EXERCISE DESCRIPTION
The pictures get dropped, while every remaining part of the listing is copied exactly.

DATA
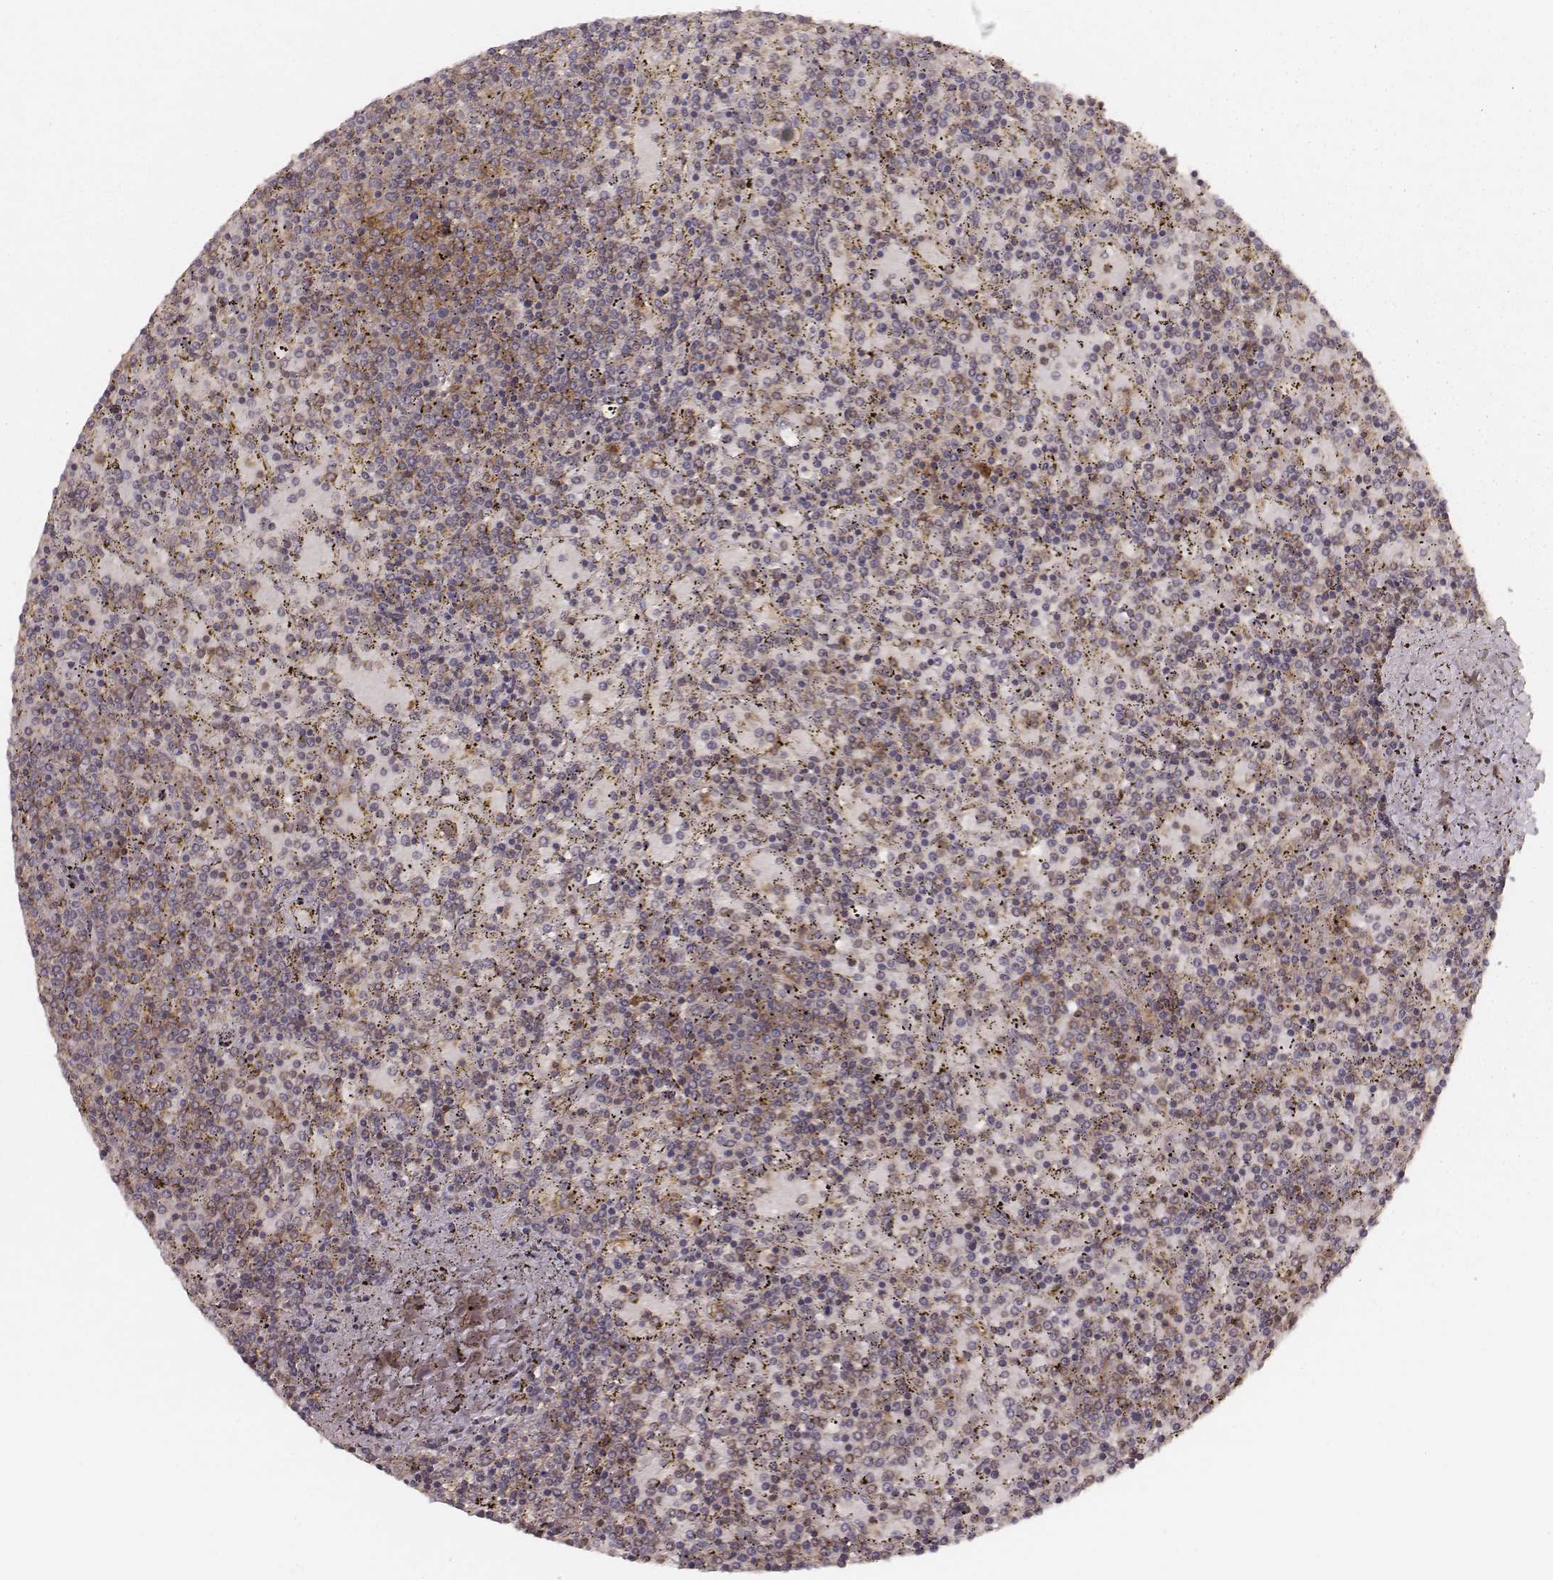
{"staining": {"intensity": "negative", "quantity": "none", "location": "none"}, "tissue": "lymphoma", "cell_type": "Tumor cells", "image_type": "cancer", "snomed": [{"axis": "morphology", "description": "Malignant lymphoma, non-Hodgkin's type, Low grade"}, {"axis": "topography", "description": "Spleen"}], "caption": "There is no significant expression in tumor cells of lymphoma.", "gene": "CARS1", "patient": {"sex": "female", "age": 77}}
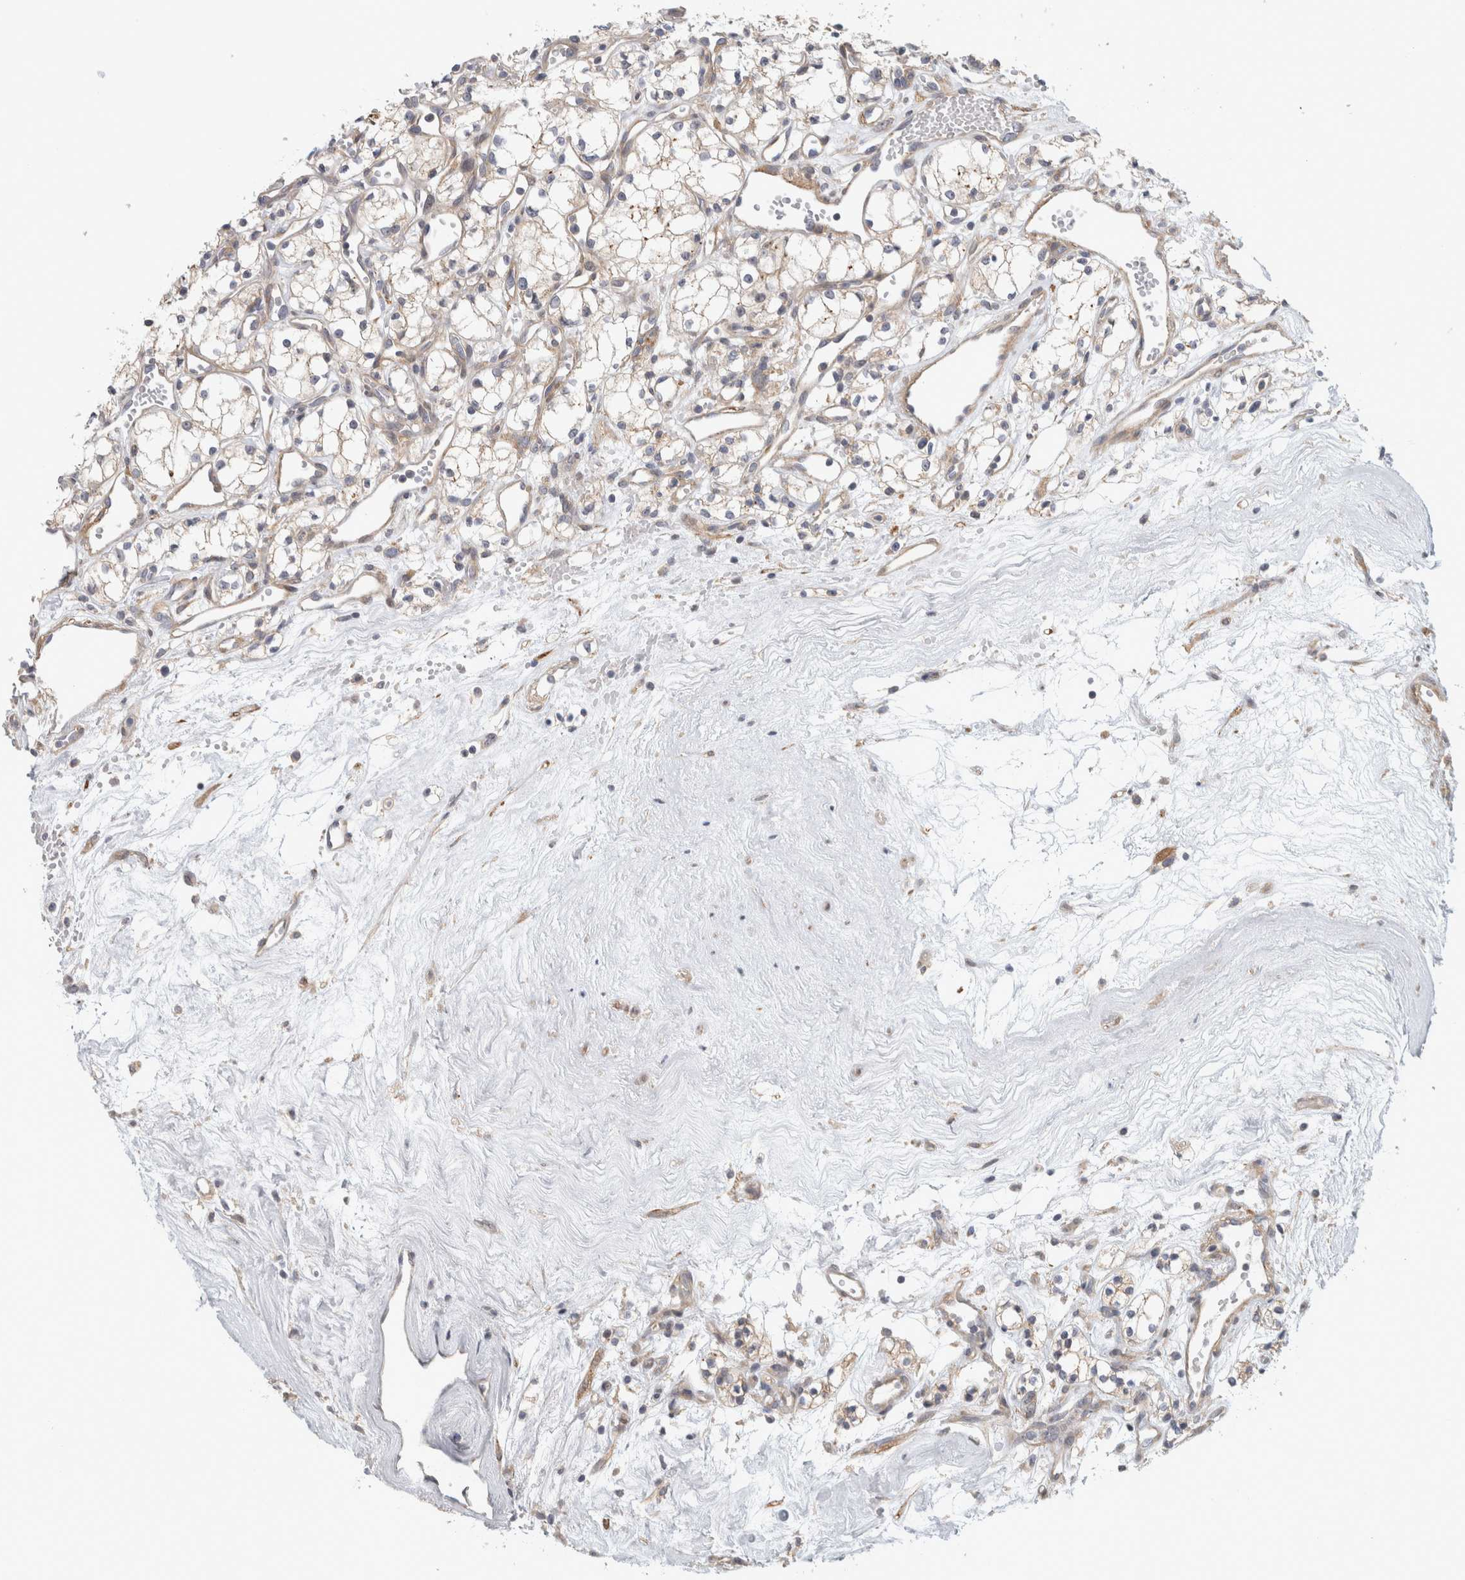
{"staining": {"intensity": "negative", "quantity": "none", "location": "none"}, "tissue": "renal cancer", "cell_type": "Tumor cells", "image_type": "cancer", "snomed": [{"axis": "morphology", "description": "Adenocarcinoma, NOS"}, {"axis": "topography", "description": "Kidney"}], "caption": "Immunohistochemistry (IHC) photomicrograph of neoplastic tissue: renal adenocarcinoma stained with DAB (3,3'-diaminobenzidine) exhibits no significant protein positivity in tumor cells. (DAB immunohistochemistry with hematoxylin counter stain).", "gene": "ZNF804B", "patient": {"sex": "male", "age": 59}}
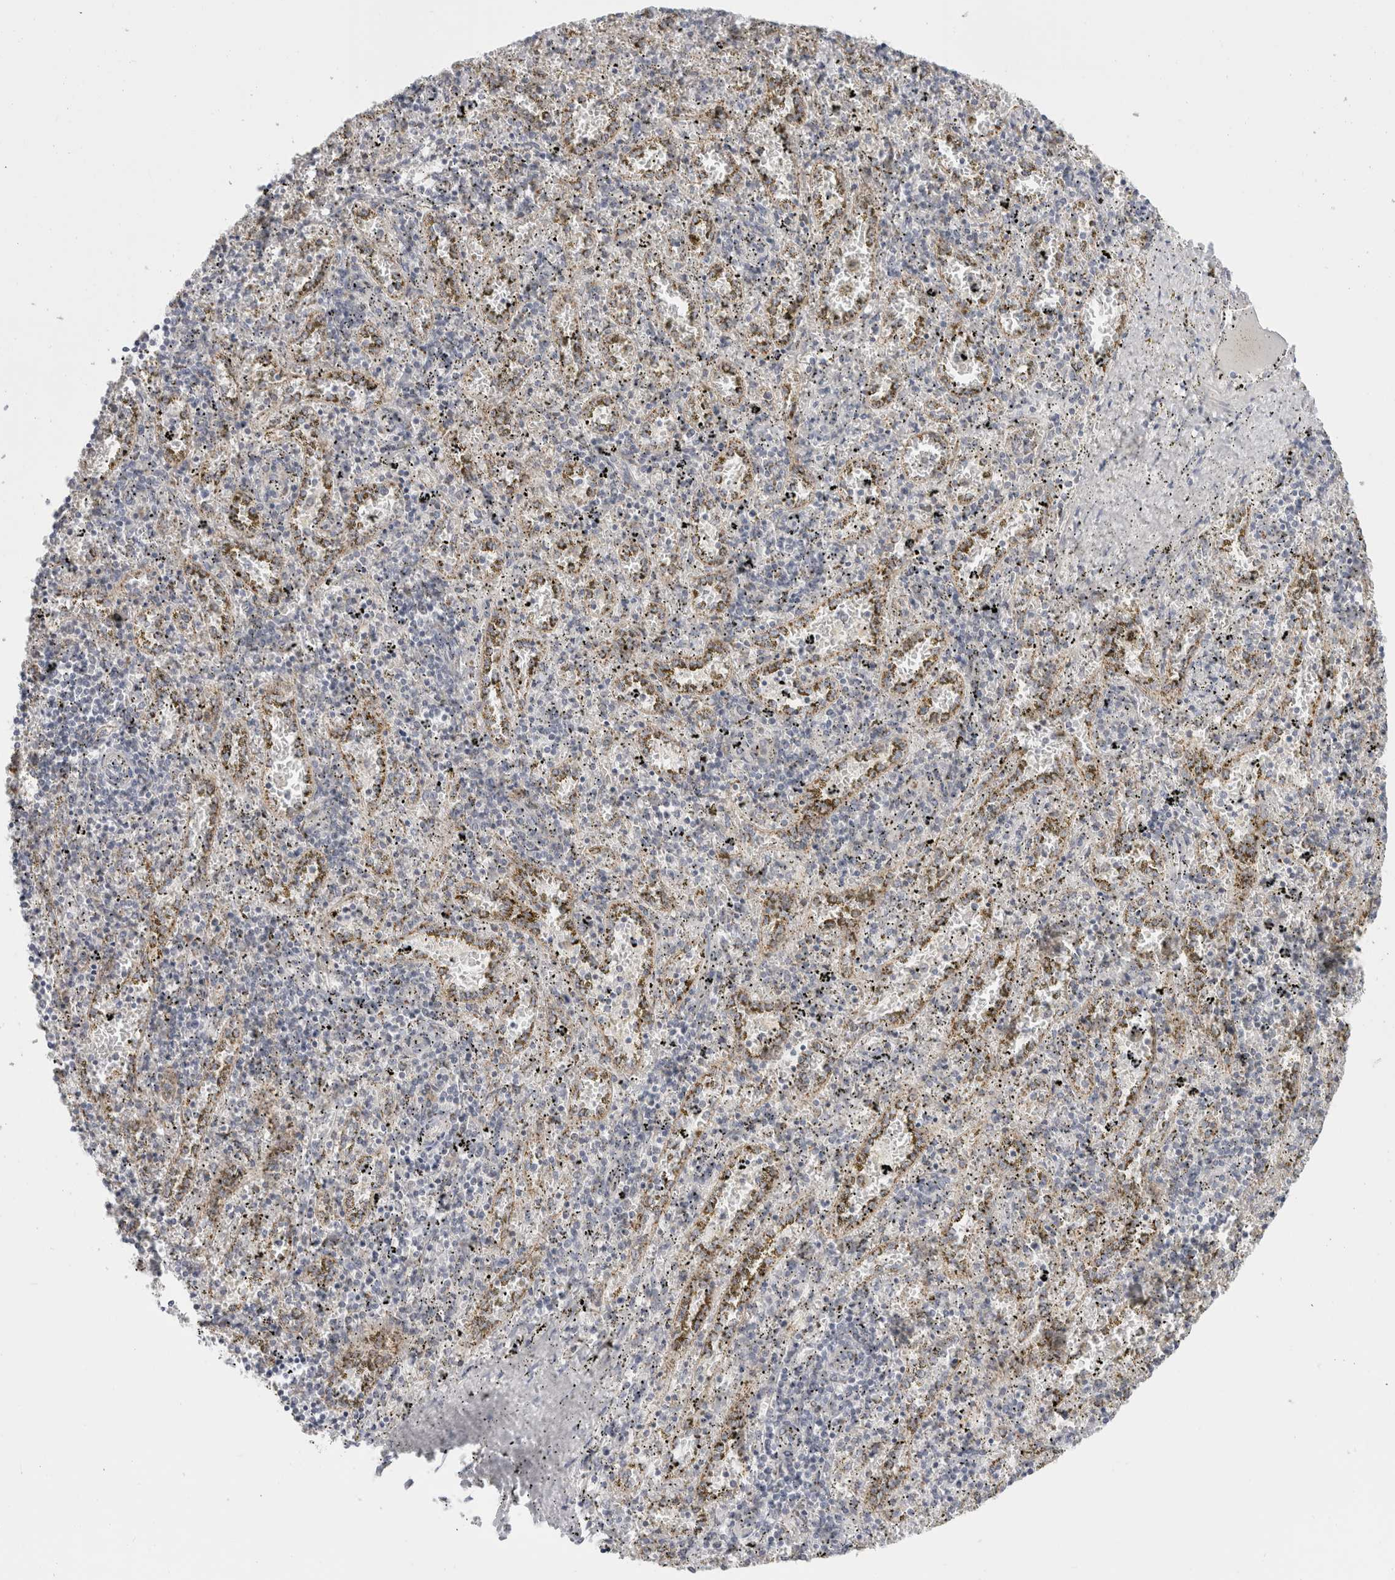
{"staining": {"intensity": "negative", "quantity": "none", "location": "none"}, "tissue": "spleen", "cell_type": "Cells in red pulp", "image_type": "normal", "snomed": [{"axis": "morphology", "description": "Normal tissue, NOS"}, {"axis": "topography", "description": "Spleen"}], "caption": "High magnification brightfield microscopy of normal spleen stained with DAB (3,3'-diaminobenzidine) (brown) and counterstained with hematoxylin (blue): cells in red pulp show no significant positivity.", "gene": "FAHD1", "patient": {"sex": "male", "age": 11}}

SOLUTION
{"staining": {"intensity": "negative", "quantity": "none", "location": "none"}, "tissue": "lymphoma", "cell_type": "Tumor cells", "image_type": "cancer", "snomed": [{"axis": "morphology", "description": "Malignant lymphoma, non-Hodgkin's type, Low grade"}, {"axis": "topography", "description": "Spleen"}], "caption": "There is no significant expression in tumor cells of lymphoma.", "gene": "CARS1", "patient": {"sex": "female", "age": 77}}
{"staining": {"intensity": "negative", "quantity": "none", "location": "none"}, "tissue": "renal cancer", "cell_type": "Tumor cells", "image_type": "cancer", "snomed": [{"axis": "morphology", "description": "Adenocarcinoma, NOS"}, {"axis": "topography", "description": "Kidney"}], "caption": "Immunohistochemistry (IHC) photomicrograph of neoplastic tissue: renal adenocarcinoma stained with DAB (3,3'-diaminobenzidine) exhibits no significant protein positivity in tumor cells. (DAB immunohistochemistry with hematoxylin counter stain).", "gene": "ZNF804B", "patient": {"sex": "male", "age": 59}}
{"staining": {"intensity": "negative", "quantity": "none", "location": "none"}, "tissue": "spleen", "cell_type": "Cells in red pulp", "image_type": "normal", "snomed": [{"axis": "morphology", "description": "Normal tissue, NOS"}, {"axis": "topography", "description": "Spleen"}], "caption": "High magnification brightfield microscopy of normal spleen stained with DAB (3,3'-diaminobenzidine) (brown) and counterstained with hematoxylin (blue): cells in red pulp show no significant positivity.", "gene": "FAHD1", "patient": {"sex": "male", "age": 11}}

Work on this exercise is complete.